> **TASK DIRECTIONS**: Of the lines below, copy those that hold the word "Aquitaine".

> **DATA FOR THIS TASK**:
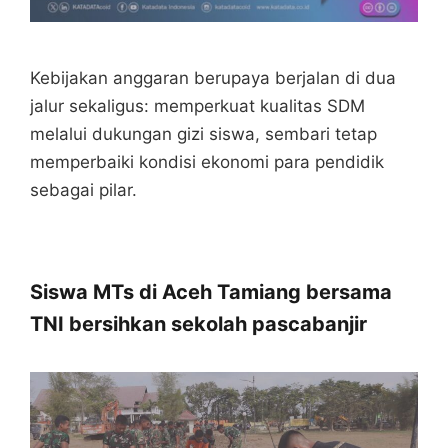
Kebijakan anggaran berupaya berjalan di dua
jalur sekaligus: memperkuat kualitas SDM
melalui dukungan gizi siswa, sembari tetap
memperbaiki kondisi ekonomi para pendidik
sebagai pilar.
Siswa MTs di Aceh Tamiang bersama
TNI bersihkan sekolah pascabanjir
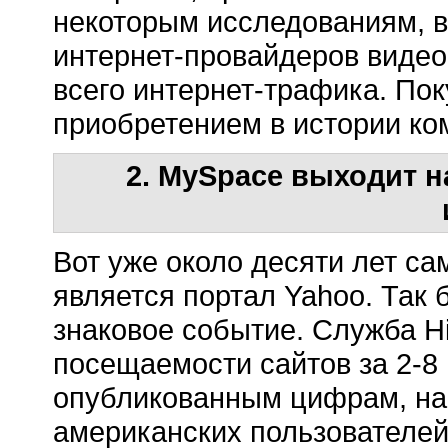
некоторым исследованиям, в
интернет-провайдеров виде
всего интернет-трафика. По
приобретением в истории ко
2. MySpace выходит н
Вот уже около десяти лет с
является портал Yahoo. Так 
знаковое событие. Служба Hi
посещаемости сайтов за 2-8 
опубликованным цифрам, на 
американских пользователей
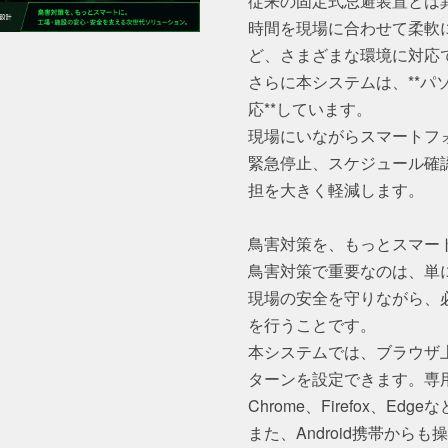
従来の固定式忌避装置とは
時間を現場に合わせて柔軟
ど、さまざまな環境に対応
さらに本システムは、**パソ
応**しています。
現場にいながらスマートフ
緊急停止、スケジュール確
担を大きく軽減します。
鳥害対策を、もっとスマー
鳥害対策で重要なのは、単
現場の安全を守りながら、
を行うことです。
本システムでは、ブラウザ
ターンを設定できます。専
Chrome、Firefox、
また、Android携帯か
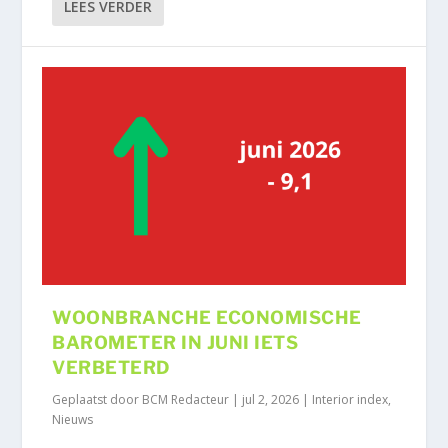
LEES VERDER
WOONBRANCHE ECONOMISCHE
BAROMETER IN JUNI IETS
VERBETERD
Geplaatst door
BCM Redacteur
|
jul 2, 2026
|
Interior index
,
Nieuws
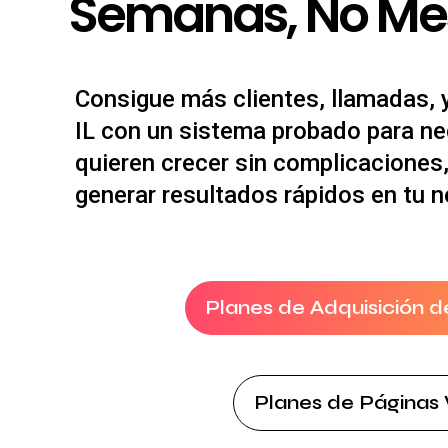
Semanas, No Me
Consigue más clientes, llamadas, 
IL con un sistema probado para n
quieren crecer sin complicaciones
generar resultados rápidos en tu n
Planes de Adquisición d
Planes de Páginas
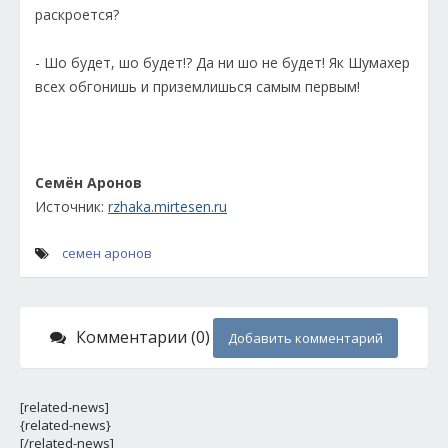
раскроется?
- Шо будет, шо будет!? Да ни шо не будет! Як Шумахер
всех обгонишь и приземлишься самым первым!
Семён Аронов
Источник:
rzhaka.mirtesen.ru
семен аронов
Комментарии (0)
Добавить комментарий
[related-news]
{related-news}
[/related-news]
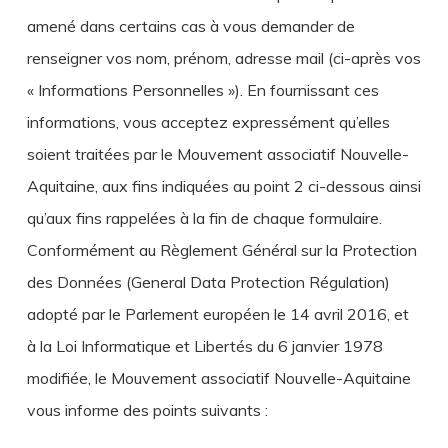
amené dans certains cas à vous demander de
renseigner vos nom, prénom, adresse mail (ci-après vos
« Informations Personnelles »). En fournissant ces
informations, vous acceptez expressément qu’elles
soient traitées par le Mouvement associatif Nouvelle-
Aquitaine, aux fins indiquées au point 2 ci-dessous ainsi
qu’aux fins rappelées à la fin de chaque formulaire.
Conformément au Règlement Général sur la Protection
des Données (General Data Protection Régulation)
adopté par le Parlement européen le 14 avril 2016, et
à la Loi Informatique et Libertés du 6 janvier 1978
modifiée, le Mouvement associatif Nouvelle-Aquitaine
vous informe des points suivants :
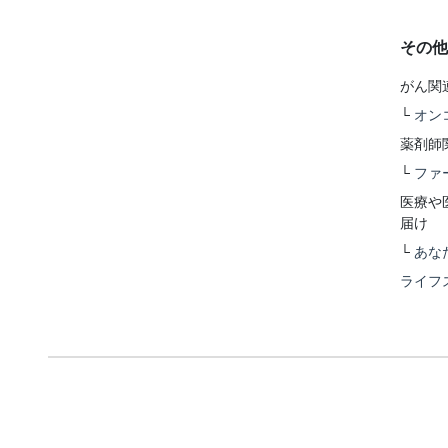
その他
がん関
└
オン
薬剤師
└
ファ
医療や
届け
└
あな
ライフ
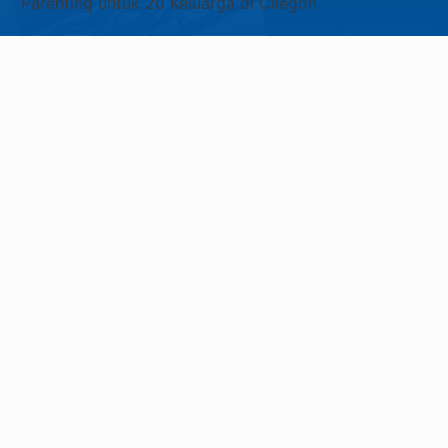
Parenting untuk 20 Keluarga di Cilegon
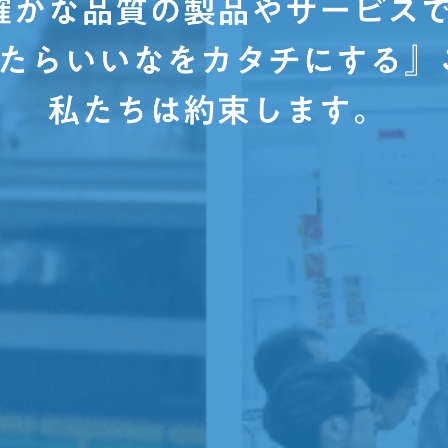
4
確かな “あったらいいな” を
もっと多くのお客様に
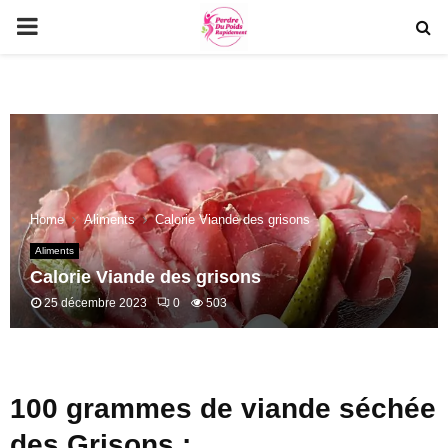
PRIMARY
MENU
Home
Aliments
Calorie Viande des grisons
Aliments
Calorie Viande des grisons
25 décembre 2023
0
503
100 grammes de viande séchée
des Grisons :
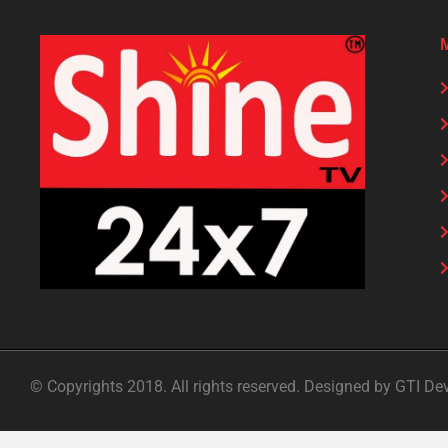
© Copyrights 2018. All rights reserved. Designed by GTI De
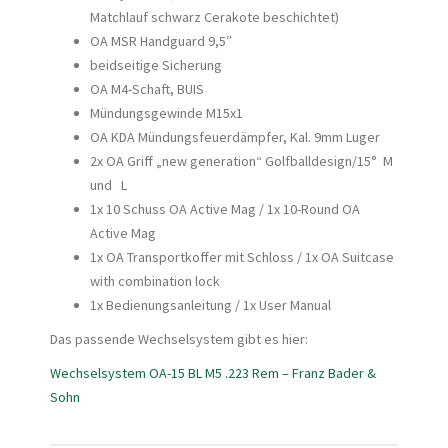
Matchlauf schwarz Cerakote beschichtet)
OA MSR Handguard 9,5″
beidseitige Sicherung
OA M4-Schaft, BUIS
Mündungsgewinde M15x1
OA KDA Mündungsfeuerdämpfer, Kal. 9mm Luger
2x OA Griff „new generation“ Golfballdesign/15° M
und L
1x 10 Schuss OA Active Mag / 1x 10-Round OA
Active Mag
1x OA Transportkoffer mit Schloss / 1x OA Suitcase
with combination lock
1x Bedienungsanleitung / 1x User Manual
Das passende Wechselsystem gibt es hier:
Wechselsystem OA-15 BL M5 .223 Rem – Franz Bader &
Sohn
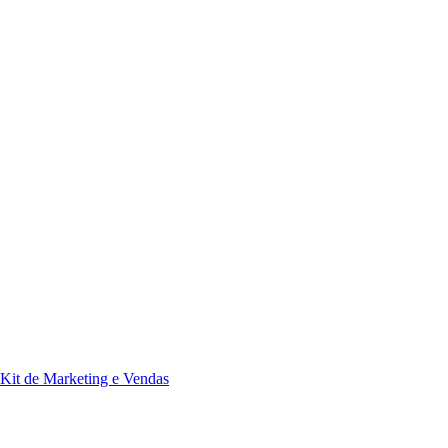
Kit de Marketing e Vendas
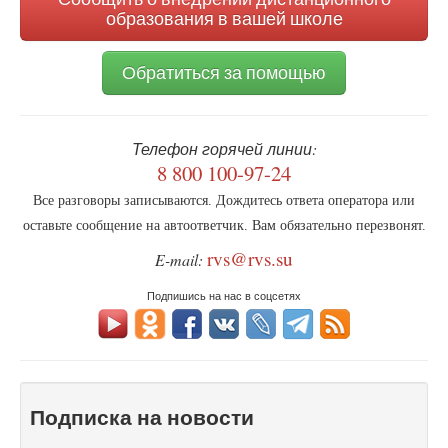
образования в вашей школе
Обратиться за помощью
Телефон горячей линии:
8 800 100-97-24
Все разговоры записываются. Дождитесь ответа оператора или
оставьте сообщение на автоответчик. Вам обязательно перезвонят.
rvs@rvs.su
E-mail:
Подпишись на нас в соцсетях
Подписка на новости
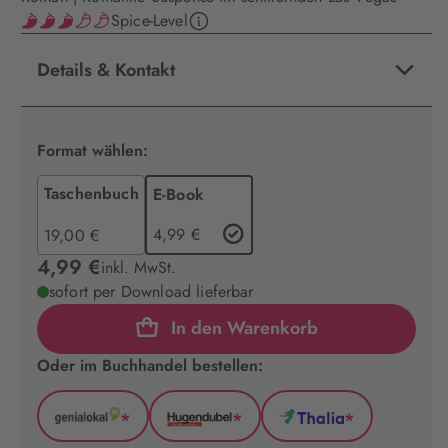
Spice-Level
Details & Kontakt
Format wählen:
Taschenbuch
E-Book
4,99 €
19,00 €
4,99 €
inkl. MwSt.
sofort per Download lieferbar
In den Warenkorb
Oder im Buchhandel bestellen:
*
*
*
GenialLokal
Hugendubel
Thalia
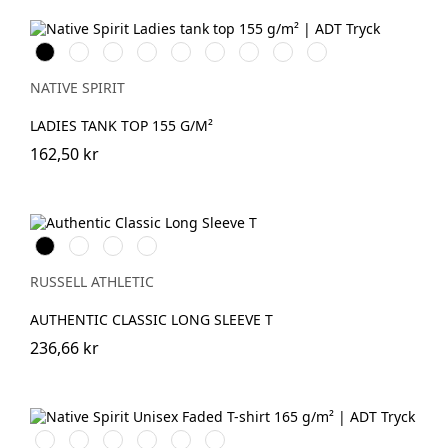
Svart
Vit
Organic
Wet
Navy
Mineral
Jade
Petal
Pearl
Khaki
Sand
Blue
Grey
Green
Rose
Rose
NATIVE SPIRIT
LADIES TANK TOP 155 G/M²
162,50 kr
Black
White
French
Convoy
Navy
Grey
(Solid)
RUSSELL ATHLETIC
AUTHENTIC CLASSIC LONG SLEEVE T
236,66 kr
Washed
Washed
Washed
Washed
Washed
Washed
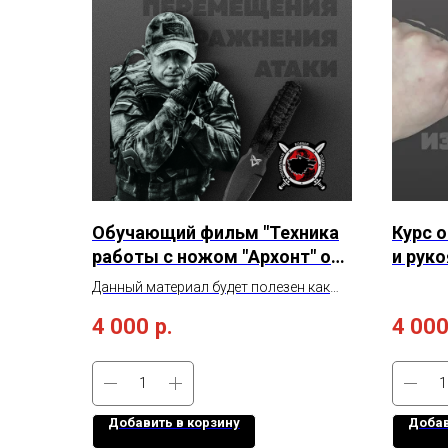
Обучающий фильм "Техника
Курс о
работы с ножом "Архонт" от
и руко
Дениса Ряузова"
Данный материал будет полезен как
для начинающих пользователей, так и
4 000
р.
4 00
для инструкторов для ознакомления с
техникой работы с оружием.
Добавить в корзину
Добав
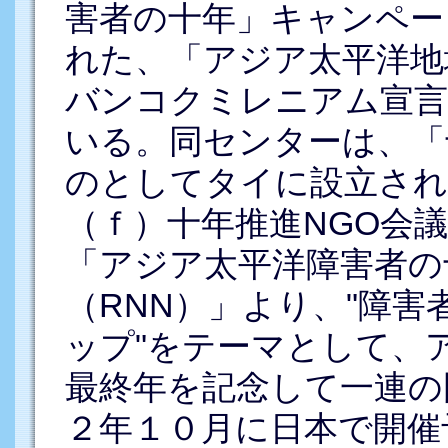
害者の十年」キャンペー
れた、「アジア太平洋地
バンコクミレニアム宣言
いる。同センターは、「
のとしてタイに設立さ
（ｆ）十年推進NGO会議
「アジア太平洋障害者の
（RNN）」より、"障
ップ"をテーマとして、
最終年を記念して一連の
２年１０月に日本で開催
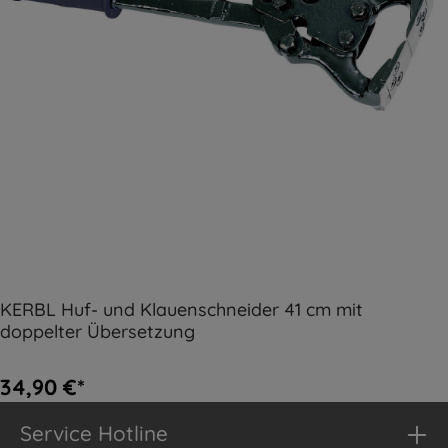
KERBL Huf- und Klauenschneider 41 cm mit
doppelter Übersetzung
34,90 €*
Service Hotline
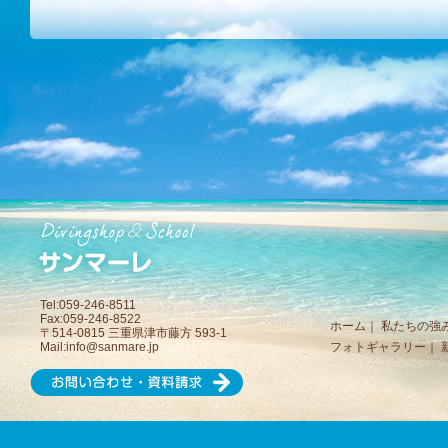
Tel:059-246-8511
Fax:059-246-8522
ホーム
｜
私たちの強
〒514-0815 三重県津市藤方 593-1
Mail:
info@sanmare.jp
フォトギャラリー
｜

> **RESPONSE**:
Aquitaine, aux fins indiquées au point 2 ci-dessous ainsi
modifiée, le Mouvement associatif Nouvelle-Aquitaine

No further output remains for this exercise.